TASK DIRECTIONS -
The expected output is each line from the one containing "จุดชมวิวแหลมดินสอ" to the last line of the data below, set down exactly, minus the pictures.

TASK INPUT -
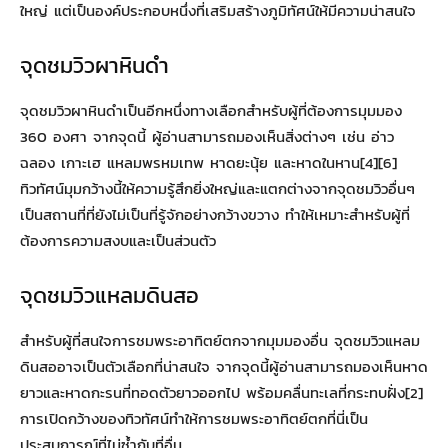
ใหญ่ แต่เป็นองค์ประกอบหนึ่งที่เสริมสร้างภูมิทัศน์ให้มีความน่าสนใจ
จุดชมวิวผาหินดำ
จุดชมวิวผาหินดำเป็นอีกหนึ่งทางเลือกสำหรับผู้ที่ต้องการมุมมอง
360 องศา จากจุดนี้ ผู้อ่านสามารถมองเห็นสิ่งต่างๆ เช่น อ่าว
ฉลอง เกาะเฮ แหลมพรหมเทพ หาดยะนุ้ย และหาดในหาน[4][6]
ทิวทัศน์มุมกว้างนี้ให้ความรู้สึกยิ่งใหญ่และแตกต่างจากจุดชมวิวอื่นๆ
เป็นสถานที่ที่ยังไม่เป็นที่รู้จักอย่างกว้างขวาง ทำให้เหมาะสำหรับผู้ที่
ต้องการความสงบและเป็นส่วนตัว
จุดชมวิวแหลมดินสอ
สำหรับผู้ที่สนใจการชมพระอาทิตย์ตกจากมุมมองอื่น จุดชมวิวแหลม
ดินสออาจเป็นตัวเลือกที่น่าสนใจ จากจุดนี้ผู้อ่านสามารถมองเห็นหาด
ยาวและหาดกะรนที่ทอดตัวยาวออกไป พร้อมคลื่นทะเลที่กระทบฝั่ง[2]
การเปิดกว้างของทิวทัศน์ทำให้การชมพระอาทิตย์ตกที่นี่เป็น
ประสบการณ์ที่ไม่ซ้ำกับที่อื่น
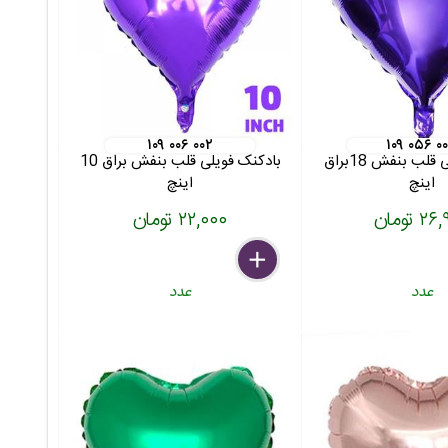
۱۰۹ ۰۰۶ ۰۰۲
۱۰۹ ۰۵۶ ۰
بادکنک فویلی قلب بنفش 18براق
بادکنک فویلی قلب بنفش براق 10
اینچ
اینچ
 تومان
۲۲,۰۰۰ تومان
delete
remove
add
عدد
عدد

TASK ANSWER -
จุดชมวิวแหลมดินสอ
สำหรับผู้ที่สนใจการชมพระอาทิตย์ตกจากมุมมองอื่น จุดชมวิวแหลม
ดินสออาจเป็นตัวเลือกที่น่าสนใจ จากจุดนี้ผู้อ่านสามารถมองเห็นหาด
ยาวและหาดกะรนที่ทอดตัวยาวออกไป พร้อมคลื่นทะเลที่กระทบฝั่ง[2]
การเปิดกว้างของทิวทัศน์ทำให้การชมพระอาทิตย์ตกที่นี่เป็น
ประสบการณ์ที่ไม่ซ้ำกับที่อื่น
۱۰۹ ۰۰۶ ۰۰۲
۱۰۹ ۰۵۶ ۰
بادکنک فویلی قلب بنفش 18براق
بادکنک فویلی قلب بنفش براق 10
اینچ
اینچ
 تومان
۲۲,۰۰۰ تومان
delete
remove
add
عدد
عدد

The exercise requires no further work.